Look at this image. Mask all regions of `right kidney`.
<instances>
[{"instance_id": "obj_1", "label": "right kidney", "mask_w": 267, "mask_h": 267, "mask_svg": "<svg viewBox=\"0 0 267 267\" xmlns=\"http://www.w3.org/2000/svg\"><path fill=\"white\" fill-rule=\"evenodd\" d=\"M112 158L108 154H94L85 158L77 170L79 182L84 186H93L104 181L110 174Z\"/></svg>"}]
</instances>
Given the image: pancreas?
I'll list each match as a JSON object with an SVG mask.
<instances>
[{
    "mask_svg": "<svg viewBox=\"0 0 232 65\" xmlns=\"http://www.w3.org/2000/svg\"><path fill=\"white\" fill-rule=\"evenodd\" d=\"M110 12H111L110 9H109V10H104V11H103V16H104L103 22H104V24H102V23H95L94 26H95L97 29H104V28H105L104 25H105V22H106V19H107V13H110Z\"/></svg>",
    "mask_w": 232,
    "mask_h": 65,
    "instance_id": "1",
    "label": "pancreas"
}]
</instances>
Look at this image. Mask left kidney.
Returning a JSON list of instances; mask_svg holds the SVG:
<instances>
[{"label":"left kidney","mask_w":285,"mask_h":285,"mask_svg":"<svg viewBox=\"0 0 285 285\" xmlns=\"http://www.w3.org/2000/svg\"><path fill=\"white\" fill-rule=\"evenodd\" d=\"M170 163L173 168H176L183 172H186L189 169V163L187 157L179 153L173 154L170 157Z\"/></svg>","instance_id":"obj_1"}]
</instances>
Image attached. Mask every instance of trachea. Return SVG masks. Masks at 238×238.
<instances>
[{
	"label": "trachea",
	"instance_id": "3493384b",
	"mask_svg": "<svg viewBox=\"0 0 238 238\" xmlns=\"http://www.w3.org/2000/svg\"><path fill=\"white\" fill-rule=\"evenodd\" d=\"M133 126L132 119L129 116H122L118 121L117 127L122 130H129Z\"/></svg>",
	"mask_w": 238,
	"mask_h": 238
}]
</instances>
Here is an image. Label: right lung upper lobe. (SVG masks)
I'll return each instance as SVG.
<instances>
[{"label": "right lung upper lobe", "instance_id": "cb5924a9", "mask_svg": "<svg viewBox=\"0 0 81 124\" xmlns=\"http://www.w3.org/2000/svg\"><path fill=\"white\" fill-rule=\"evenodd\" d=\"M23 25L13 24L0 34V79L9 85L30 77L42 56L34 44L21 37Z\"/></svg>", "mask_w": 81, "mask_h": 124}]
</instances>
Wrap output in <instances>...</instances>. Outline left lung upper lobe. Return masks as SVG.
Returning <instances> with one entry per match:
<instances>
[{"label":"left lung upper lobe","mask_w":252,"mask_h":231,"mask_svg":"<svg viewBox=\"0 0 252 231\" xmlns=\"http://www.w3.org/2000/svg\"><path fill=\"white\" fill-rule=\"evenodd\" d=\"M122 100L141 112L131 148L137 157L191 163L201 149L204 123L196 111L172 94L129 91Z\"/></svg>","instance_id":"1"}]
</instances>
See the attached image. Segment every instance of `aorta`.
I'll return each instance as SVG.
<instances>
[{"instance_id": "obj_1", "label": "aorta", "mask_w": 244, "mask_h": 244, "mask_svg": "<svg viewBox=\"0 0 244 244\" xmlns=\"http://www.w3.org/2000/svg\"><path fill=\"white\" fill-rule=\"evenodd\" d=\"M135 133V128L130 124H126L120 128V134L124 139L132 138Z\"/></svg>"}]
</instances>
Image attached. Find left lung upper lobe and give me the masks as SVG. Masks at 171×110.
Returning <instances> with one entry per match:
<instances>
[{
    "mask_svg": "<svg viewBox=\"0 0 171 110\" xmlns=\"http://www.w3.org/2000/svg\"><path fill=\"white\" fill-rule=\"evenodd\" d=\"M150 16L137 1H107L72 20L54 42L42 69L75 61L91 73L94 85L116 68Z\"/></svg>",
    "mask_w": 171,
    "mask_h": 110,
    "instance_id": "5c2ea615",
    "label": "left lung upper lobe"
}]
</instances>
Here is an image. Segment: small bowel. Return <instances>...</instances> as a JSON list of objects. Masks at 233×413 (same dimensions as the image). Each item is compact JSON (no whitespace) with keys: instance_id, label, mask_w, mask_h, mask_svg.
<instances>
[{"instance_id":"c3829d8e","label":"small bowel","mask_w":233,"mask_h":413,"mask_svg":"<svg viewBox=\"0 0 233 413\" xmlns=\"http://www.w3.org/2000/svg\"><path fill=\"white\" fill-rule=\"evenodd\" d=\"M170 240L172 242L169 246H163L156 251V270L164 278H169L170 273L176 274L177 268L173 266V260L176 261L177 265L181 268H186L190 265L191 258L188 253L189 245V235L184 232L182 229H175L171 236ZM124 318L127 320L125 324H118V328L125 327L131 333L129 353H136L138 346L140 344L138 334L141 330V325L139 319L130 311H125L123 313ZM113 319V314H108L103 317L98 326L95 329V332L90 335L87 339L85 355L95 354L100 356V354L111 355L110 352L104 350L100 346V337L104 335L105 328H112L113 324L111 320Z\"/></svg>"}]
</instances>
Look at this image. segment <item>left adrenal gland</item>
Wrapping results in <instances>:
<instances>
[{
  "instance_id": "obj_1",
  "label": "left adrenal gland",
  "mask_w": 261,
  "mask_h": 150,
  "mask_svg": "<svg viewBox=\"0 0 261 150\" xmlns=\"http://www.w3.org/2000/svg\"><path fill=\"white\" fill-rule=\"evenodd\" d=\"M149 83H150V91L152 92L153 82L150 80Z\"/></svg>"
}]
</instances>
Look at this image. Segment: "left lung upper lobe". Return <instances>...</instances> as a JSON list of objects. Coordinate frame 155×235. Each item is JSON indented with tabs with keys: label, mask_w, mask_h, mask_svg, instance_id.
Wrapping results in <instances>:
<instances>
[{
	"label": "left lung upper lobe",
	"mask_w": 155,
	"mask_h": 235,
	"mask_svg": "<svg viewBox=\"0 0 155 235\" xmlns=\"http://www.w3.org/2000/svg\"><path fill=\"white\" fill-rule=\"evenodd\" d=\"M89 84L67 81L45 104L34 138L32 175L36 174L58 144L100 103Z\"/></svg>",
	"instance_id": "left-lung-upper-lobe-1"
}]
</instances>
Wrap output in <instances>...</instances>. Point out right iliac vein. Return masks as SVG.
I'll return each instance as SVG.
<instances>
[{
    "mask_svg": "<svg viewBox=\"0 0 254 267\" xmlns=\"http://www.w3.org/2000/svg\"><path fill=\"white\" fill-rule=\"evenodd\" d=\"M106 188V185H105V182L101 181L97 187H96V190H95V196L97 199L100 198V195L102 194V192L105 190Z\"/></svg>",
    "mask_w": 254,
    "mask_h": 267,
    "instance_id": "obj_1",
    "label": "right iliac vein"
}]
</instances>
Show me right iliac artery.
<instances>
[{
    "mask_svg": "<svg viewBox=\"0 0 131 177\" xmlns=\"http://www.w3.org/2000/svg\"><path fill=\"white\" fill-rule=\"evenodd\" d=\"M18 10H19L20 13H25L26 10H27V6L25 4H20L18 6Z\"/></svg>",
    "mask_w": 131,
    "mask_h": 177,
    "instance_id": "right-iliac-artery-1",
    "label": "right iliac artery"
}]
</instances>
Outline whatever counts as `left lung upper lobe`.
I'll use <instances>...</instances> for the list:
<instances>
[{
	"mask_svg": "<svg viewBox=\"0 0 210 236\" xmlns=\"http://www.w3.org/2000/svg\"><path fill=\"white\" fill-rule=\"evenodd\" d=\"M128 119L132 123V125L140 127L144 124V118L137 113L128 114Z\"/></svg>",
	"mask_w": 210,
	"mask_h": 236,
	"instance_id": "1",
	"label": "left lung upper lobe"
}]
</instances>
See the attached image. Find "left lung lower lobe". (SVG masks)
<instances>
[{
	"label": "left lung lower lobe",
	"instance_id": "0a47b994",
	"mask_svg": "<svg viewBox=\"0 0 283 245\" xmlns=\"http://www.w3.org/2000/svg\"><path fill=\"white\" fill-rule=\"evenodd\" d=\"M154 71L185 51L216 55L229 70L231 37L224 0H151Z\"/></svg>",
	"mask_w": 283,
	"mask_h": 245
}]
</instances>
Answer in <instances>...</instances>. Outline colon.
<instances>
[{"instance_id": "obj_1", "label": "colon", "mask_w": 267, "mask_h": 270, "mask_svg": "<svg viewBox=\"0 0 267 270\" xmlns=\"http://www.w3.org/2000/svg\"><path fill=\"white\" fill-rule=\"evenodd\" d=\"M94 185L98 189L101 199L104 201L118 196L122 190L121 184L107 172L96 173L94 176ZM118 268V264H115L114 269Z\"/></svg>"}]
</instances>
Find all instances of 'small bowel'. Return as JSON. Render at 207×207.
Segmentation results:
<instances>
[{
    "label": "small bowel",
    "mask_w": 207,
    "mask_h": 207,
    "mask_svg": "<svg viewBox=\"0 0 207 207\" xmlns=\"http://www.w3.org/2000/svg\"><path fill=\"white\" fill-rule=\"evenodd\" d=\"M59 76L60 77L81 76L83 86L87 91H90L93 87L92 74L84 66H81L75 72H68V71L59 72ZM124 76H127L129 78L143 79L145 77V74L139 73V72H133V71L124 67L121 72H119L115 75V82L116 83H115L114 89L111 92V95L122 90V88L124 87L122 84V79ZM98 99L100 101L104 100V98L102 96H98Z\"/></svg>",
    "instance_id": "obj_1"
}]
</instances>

============================================================

▶ _Task goal_
Please output everything from the start of the entries down to the line containing "158L108 154H94L85 158L77", that line included, as a Markdown table with the columns No. and Text. Number each row and skip any blank lines.

▶ _Exercise output_
| No. | Text |
|---|---|
| 1 | Look at this image. Mask all regions of `right kidney`. |
| 2 | <instances> |
| 3 | [{"instance_id": "obj_1", "label": "right kidney", "mask_w": 267, "mask_h": 267, "mask_svg": "<svg viewBox=\"0 0 267 267\" xmlns=\"http://www.w3.org/2000/svg\"><path fill=\"white\" fill-rule=\"evenodd\" d=\"M112 158L108 154H94L85 158L77 170L79 182L84 186H93L104 181L110 174Z\"/></svg>"}] |